The effectiveness of an agentic workflow often hinges on the performance of the LLM in use as this governs the agent’s decision-making. These models can have biases, produce hallucinations, or simply make errors, which, when compounded across multiple agents, can undermine the system’s reliability.

Data validation, model profiling, and testing are essential to know as they manage the limits of these systems. We should also note  that if the agent’s LLM is changed, extensive testing must be undertaken to check what implications that has for the system.

Refer to our agentic AI Insight, and agentic RAG Insight for more information.

Is agentic workflow the future?

Agentic workflow is a new, different type of workflow,and not likely to replace traditional workflow systems for many reasons. Not least of these is cost; at this time, it simply does not make financial sense to replace all legacy workflow systems, especially those that are working perfectly.

The significant impact of agentic workflows on energy consumption must also be considered, as the frequent use of LLMs are a key driver of increased demand. Agentic workflows rely on LLMs for contextual interpretations and decision making, requiring repeated, high-intensity computations. Unlike traditional computing systems which handle predictable tasks with consistent resource allocation, agentic workflows consistently adapt by dynamically distributing tasks and frequently using resource-intensive LLMs.

Although the computation intensity of LLMs inherently increase energy use, the intelligent task delegation within agentic workflows can offset this by efficiently assessing workloads, minimising redundant computations, and reducing idle resource issues. This allows them to balance their high energy demands with optimised resource management.

As for agentic RAG, this is another intelligent instrument in our toolset.
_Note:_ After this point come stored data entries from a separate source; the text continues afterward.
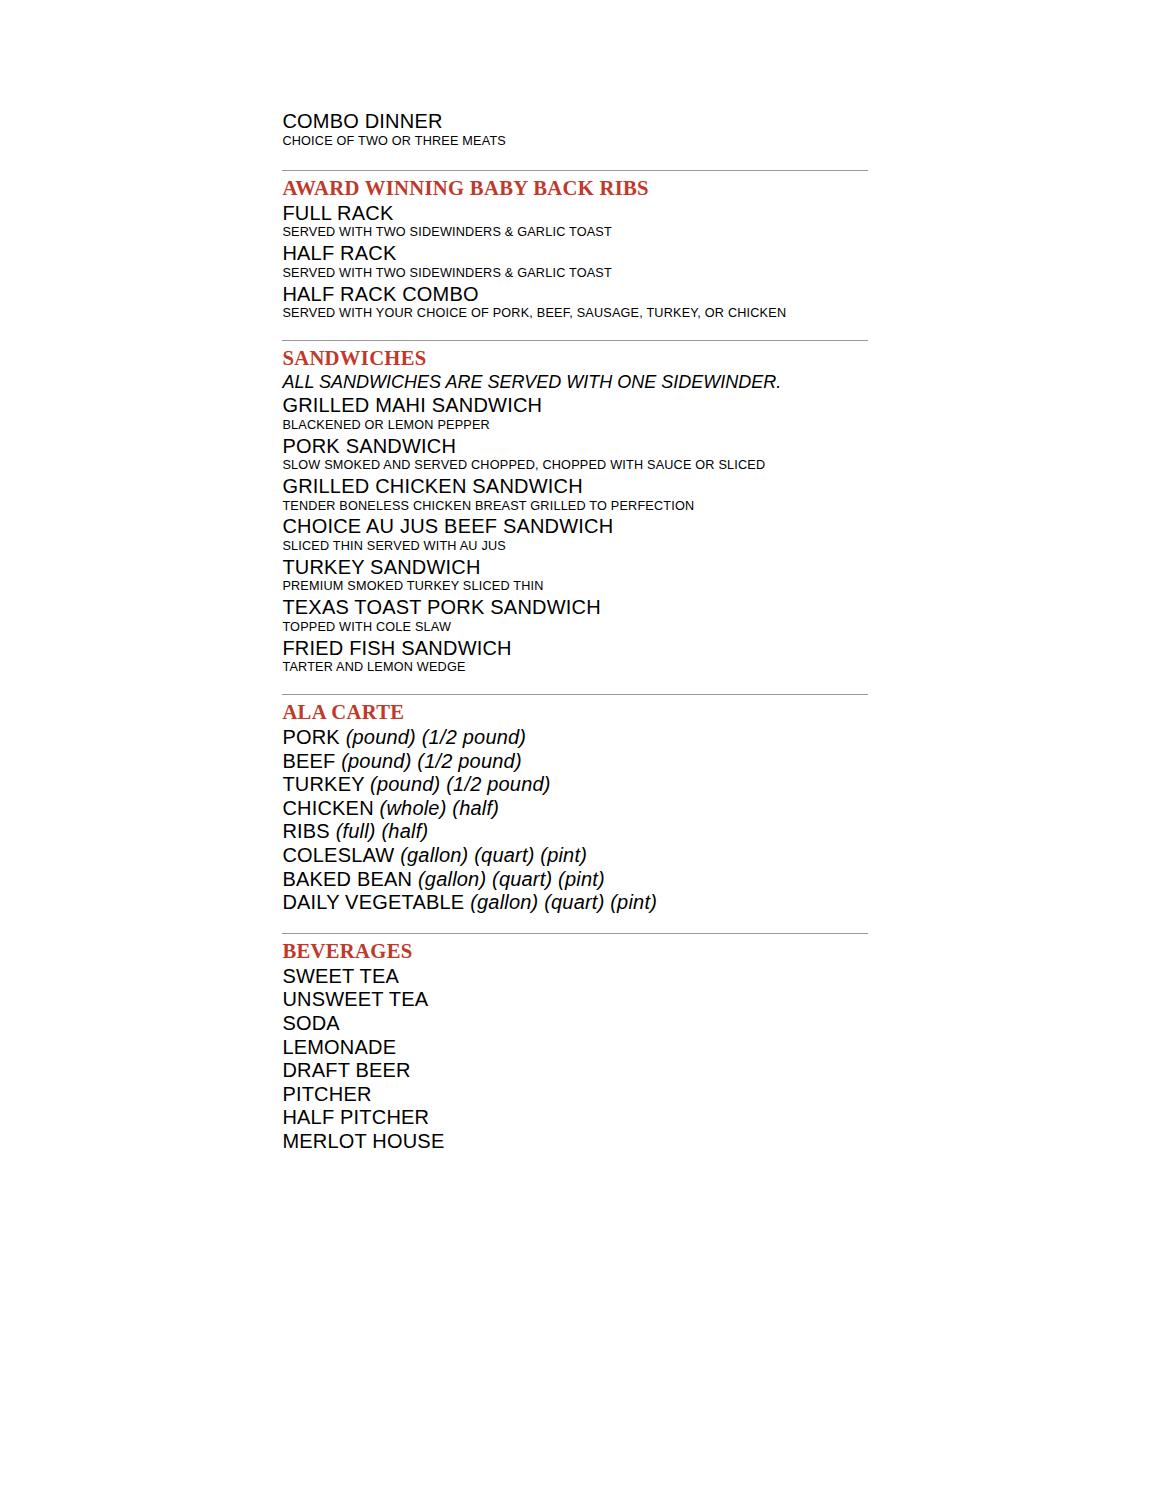COMBO DINNER
CHOICE OF TWO OR THREE MEATS
AWARD WINNING BABY BACK RIBS
FULL RACK
SERVED WITH TWO SIDEWINDERS & GARLIC TOAST
HALF RACK
SERVED WITH TWO SIDEWINDERS & GARLIC TOAST
HALF RACK COMBO
SERVED WITH YOUR CHOICE OF PORK, BEEF, SAUSAGE, TURKEY, OR CHICKEN
SANDWICHES
ALL SANDWICHES ARE SERVED WITH ONE SIDEWINDER.
GRILLED MAHI SANDWICH
BLACKENED OR LEMON PEPPER
PORK SANDWICH
SLOW SMOKED AND SERVED CHOPPED, CHOPPED WITH SAUCE OR SLICED
GRILLED CHICKEN SANDWICH
TENDER BONELESS CHICKEN BREAST GRILLED TO PERFECTION
CHOICE AU JUS BEEF SANDWICH
SLICED THIN SERVED WITH AU JUS
TURKEY SANDWICH
PREMIUM SMOKED TURKEY SLICED THIN
TEXAS TOAST PORK SANDWICH
TOPPED WITH COLE SLAW
FRIED FISH SANDWICH
TARTER AND LEMON WEDGE
ALA CARTE
PORK (pound) (1/2 pound)
BEEF (pound) (1/2 pound)
TURKEY (pound) (1/2 pound)
CHICKEN (whole) (half)
RIBS (full) (half)
COLESLAW (gallon) (quart) (pint)
BAKED BEAN (gallon) (quart) (pint)
DAILY VEGETABLE (gallon) (quart) (pint)
BEVERAGES
SWEET TEA
UNSWEET TEA
SODA
LEMONADE
DRAFT BEER
PITCHER
HALF PITCHER
MERLOT HOUSE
When the brittleness or complexity of our traditional systems becomes a burden, this may be best alleviated by an agentic workflow. 

Conclusion

In summary, agentic workflows represent a shift from rigid, predetermined processes to autonomous, intelligent systems. By enabling AI agents to interpret high-level goals, devise action plans, execute tasks in real-time, and continuously refine their approach based on feedback, these workflows offer tremendous utility.

Looking ahead, traditional linear workflows will continue to offer value for a great many use cases. We will likely have traditional and agentic workflows operating side-by-side. 

We will also likely see an increasingly seamless integration between them, with conventional systems combined with the intelligence of agentic workflows.